The trend toward having core hours, a small subset within what is usually termed "business hours" when most if not all of a given company is available and working, is likely to keep growing. With the caregiving burdens that emerged in 2020, being able to count on contact with a team member was no longer a given, and companies have now transitioned to accept that more flexibility in work schedules is a valuable perk and not that detrimental to their teams. Instead, hours like Monday through Thursday, 10am to 3pm as core hours offer the benefits of knowing you can immediately contact someone at work during a particular time, while allowing team members to fit the rest of their hours in around their unique life schedules.

Mobile Reachability Blurs The Lines of "Hours-Based" Coverage

While this "core hours" model may be coming along, hours-based coverage has also come into question and is likely to further blur in the coming years. When most individuals were spending time at home instead of having out-of-home commitments in 2020, some management teams saw a rise in interaction outside of traditional work hours. The ability to contact team members via email or instant-messaging apps at all times of day or night meant that many people grew to have an 'on-call' aspect to their jobs, even if informally.

This isn't necessarily a positive aspect of the future of work, since many people are looking for more work-life balance rather than less. However, being aware of this growing tendency can help employers to get ahead of it with how they work with their teams, and employees can look to their own best interests. When working on defining a new position in the company, make sure you understand the degree of "on call" you may be in your off hours, and see if there's a way to compensate: two hours less work on Friday afternoons, for instance, goes a long way to mitigate those quick-return emails and texts that might be a necessary part of your off-hours.

Boosting Employee Wellness In the Broadest Sense

The pandemic showed us all that the functionality of a company grinds to a halt when wellness and health aren't prioritized. From long-term effects of the virus to deteriorating mental health in isolation, the possibility of productivity this year was dependent on employee wellness. Companies who had to suddenly reckon with employee wellness concerns will likely retain many of the measures they put into place to help keep their employees happy and healthy. They will also provide better access to mental health services, recognizing that treating mental health concerns can have a positive impact on the bottom line.

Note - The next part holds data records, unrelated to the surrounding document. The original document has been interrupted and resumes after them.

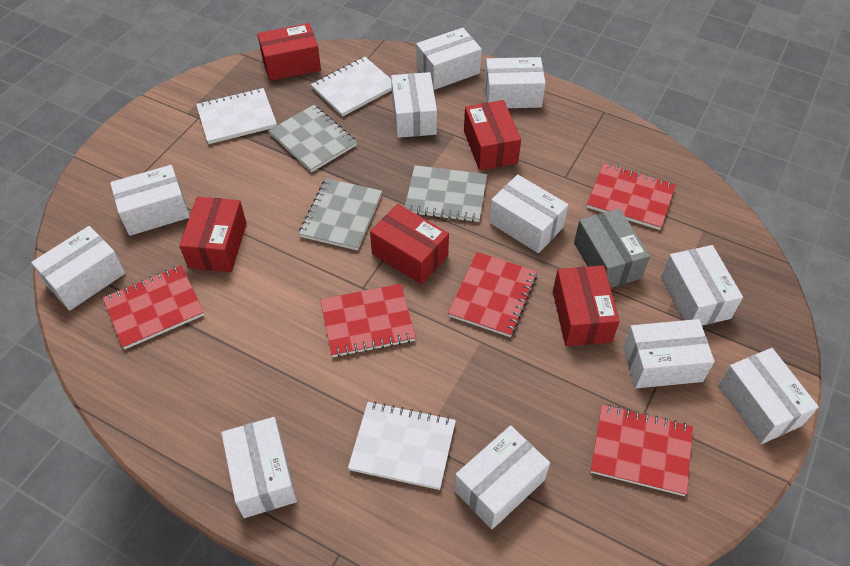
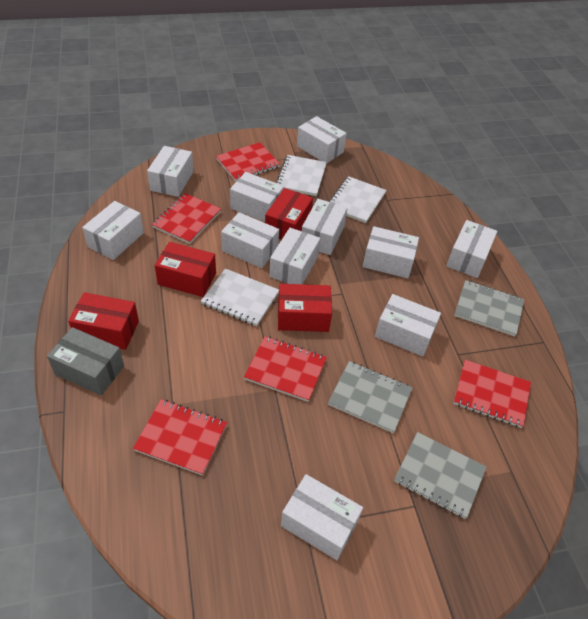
red box: 5 -> 4

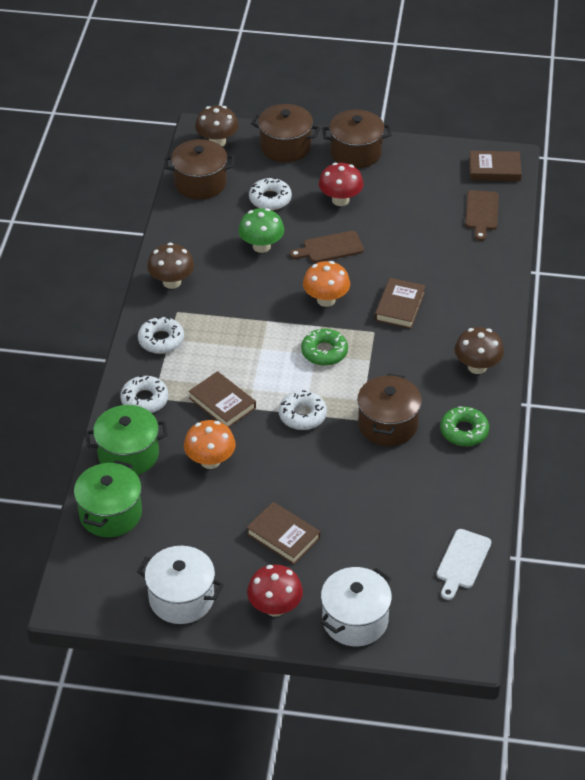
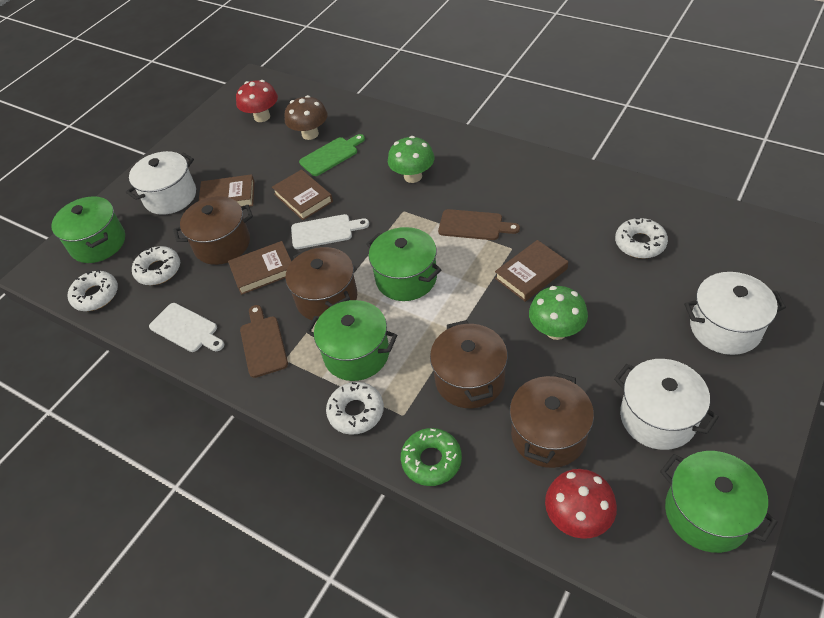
brown mushroom: 3 -> 1
green cutting board: 0 -> 1
green donut: 2 -> 1
green mushroom: 1 -> 2
green pot: 2 -> 4
orange mushroom: 2 -> 0
white cutting board: 1 -> 2
white pot: 2 -> 3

Better Productivity Tracking and Management

With more and more people managing remote teams, productivity tracking and remote management strategies had to come forward. After all, it's key to be able to see if your employees are still getting things done from home when the opportunity to return to the office presents itself. Teams who found that their teams flourished under the work-from-home or flexible work hours models they had to create in 2020 will likely implement greater flexibility in the future, and it's possible to still manage effectively using workflow management and other tools that reveal if anyone is holding up the process.

Less and Less Reliance on Offices, and Growth of Flex Spaces

With so many companies reducing their reliance on an office, the continued rise of coworking spaces and other flexible-use areas outside the home is likely to grow. Rather than paying utilities on a building big enough for the whole company, it's likely that many companies will permanently downsize, providing an office for those who need the space but allowing others to work remotely from home or from another place of their choosing. As long as it is possible to touch base with the team members you have to collaborate with on a daily basis, offices become more and more "as needed" rather than absolutely necessary on a daily basis.

Successful Companies Will Be Those Who Focus on Retaining The Best Aspects of their Culture

Companies whose year has been rocked by the pandemic in 2020 are likely to go into 2021 and beyond with an attitude of "keep what's working, ditch what isn't." Some aspects of the work-from-home experience have been hard on employees, and successful companies will continue to mitigate those effects. However, figuring out how to balance the benefits of flexible schedules and locations with the need for company cohesion will be the key development of the coming years. Many companies have realized that offering flexibility is good for morale and retention: now it's time to see them create a strong corporate culture while keeping these values in the mix.